妖刀を用いた鋭い斬撃により、イカ型バトルドロイドを一刀両断するオボロ。これで、形勢は逆転。フィルたち同様、優位に立った。
「オボロ! 随分と遅かったっすね、みんな待ってたんすよ!」
「すまなかった、いろいろと訳ありでな。だが、こうして参上したからには……この刃、存分に振るわせてもらおう」
「来たか、カンパニーの恥さらしめ。全く……八十年近く前に捨てられたレトロタイプが、ここまで盤上を掻き乱してくれるとはな」
「アッチェレランドといったか。コアにデータがなかった故、貴様のこともついでに調べてきたぞ。血塗られた音楽殺人鬼を迎え入れるとは、カンパニーも落ちたものだな」
オボロからかけられた言葉に、アッチェレランドの眉が一瞬動く。一方、衝撃の事実を知らされたイレーナは目を丸くして驚く。
「えっ!? オボロ、それってどういう……」
「この者は、カンパニーに入社する前……幻想音楽を用い、多くの同族や大地の民を殺してきた殺人鬼なのだよ。暗域最大の監獄、八獄魔界に収監されていたが」
「恩赦を受けたのだよ。ワガハイの殺しと音楽の才能に感銘を受けた社長によってな。上位の実力者は、何をしても許される。死刑囚に恩赦を与えることさえもなぁ。クククク」
そう言いながら、悪びれることなくアッチェレランドは懐から小さなビンを取り出す。そのビンは、赤黒い液体で満たされていた。
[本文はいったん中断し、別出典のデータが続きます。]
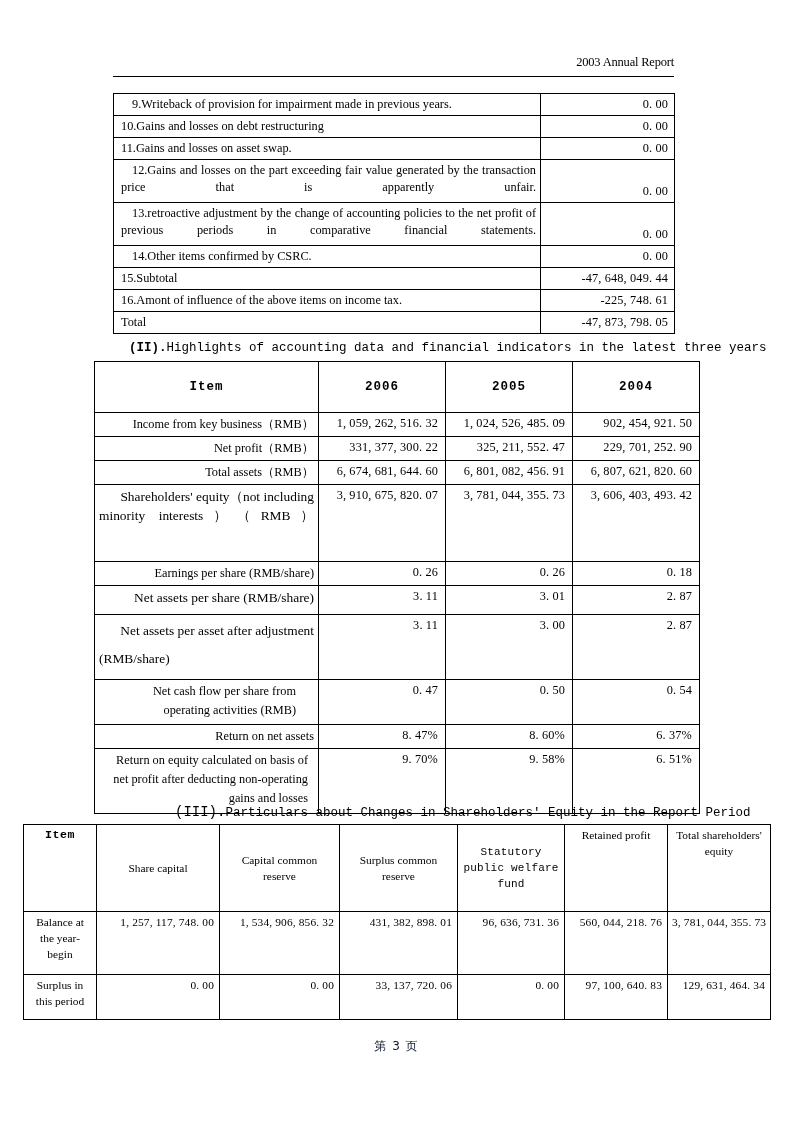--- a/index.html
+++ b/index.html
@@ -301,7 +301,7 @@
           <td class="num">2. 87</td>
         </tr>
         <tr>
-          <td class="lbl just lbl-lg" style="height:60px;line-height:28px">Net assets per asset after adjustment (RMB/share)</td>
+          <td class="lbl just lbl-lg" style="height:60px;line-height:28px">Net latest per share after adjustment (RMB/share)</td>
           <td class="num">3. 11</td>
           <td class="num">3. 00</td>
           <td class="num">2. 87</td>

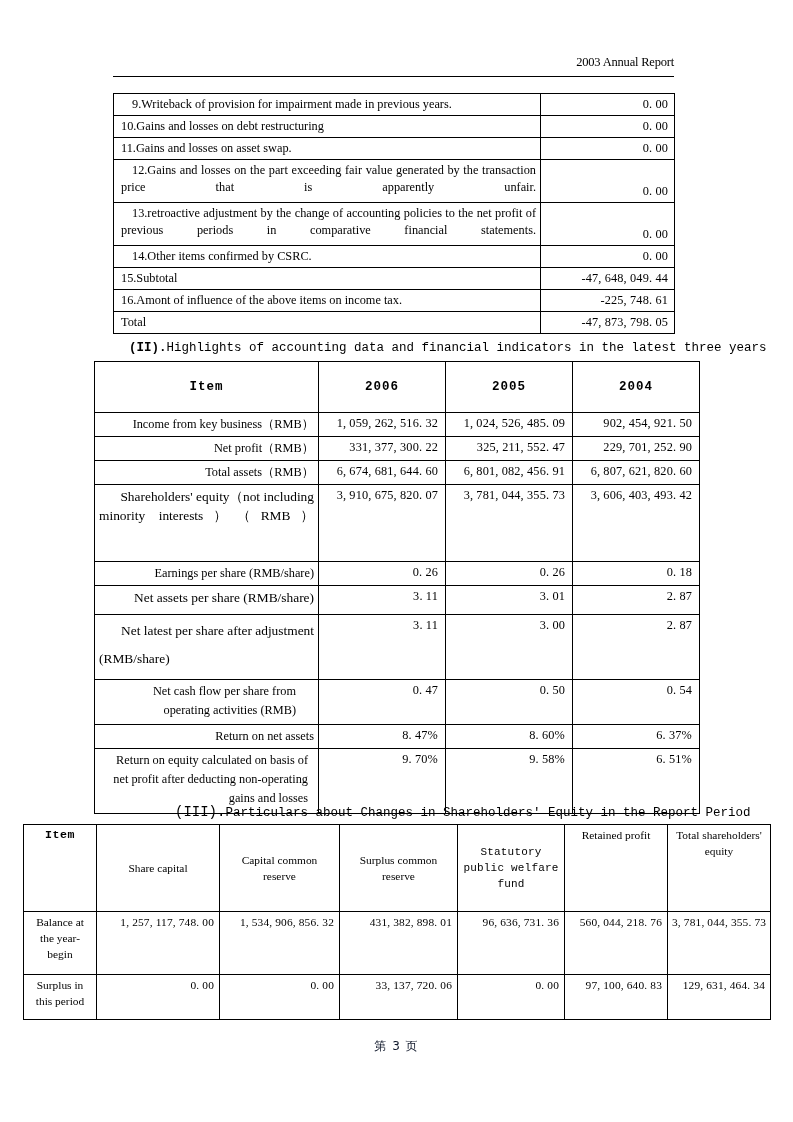--- a/index.html
+++ b/index.html
@@ -356,15 +356,6 @@
       </thead>
       <tbody>
         <tr>
-          <td class="rowlbl" style="height:58px">Balance at the year-begin</td>
-          <td class="num">1, 257, 117, 748. 00</td>
-          <td class="num">1, 534, 906, 856. 32</td>
-          <td class="num">431, 382, 898. 01</td>
-          <td class="num">96, 636, 731. 36</td>
-          <td class="num">560, 044, 218. 76</td>
-          <td class="num">3, 781, 044, 355. 73</td>
-        </tr>
-        <tr>
           <td class="rowlbl" style="height:40px">Surplus in this period</td>
           <td class="num" style="vertical-align:top">0. 00</td>
           <td class="num vbot">0. 00</td>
イレーナですら、一目見て理解した。ビンを満たしているのは、血なのだと。
「今回の作戦を行う前、別の街でインクの採集をしてきてな。質のいいインクが採れるぞ、大地の民からは」
「もういい、喋るな。貴様のような外道、辞世の句を詠む間も与えず……葬る! 九頭流剣技、肆ノ型……瞬閃・青天霹靂!」
己の悪行を誇るアッチェレランドに、オボロは怒りをあらわにする。その直後、目にも止まらぬ速度の抜刀居合い斬りにより、相手の首をはねた。
「な、んだと……」
「は、速い……! 速すぎるっす!」
「地獄に落ちて悔い改めよ。その悪行、冥府を統べし女神に裁いてもらうがいい!」
怒りを込めた一撃により、呆気なく戦いが決着した。幻影の街が消え、元の森へと風景が戻る。
「はっ! こうしちゃいられないっす、この先でシショーたちが戦ってるっすよ! オボロ、加勢に行くっす!」
「任されよ。では、参ろうぞ!」
「うん!」
戦いを終え、二人はフィルたちの元へ向かい空を駆ける。彼女らが去った後、アッチェレランドの耳から何かが這い出てきた。
「……やれやれ、少し油断し過ぎたな。だが、それもまた一興。さて、のんびり後を追うとするか。全てが終わった時こそ、人はもっとも油断するからな……」
そう呟き、ゆっくりと動き出すのだった。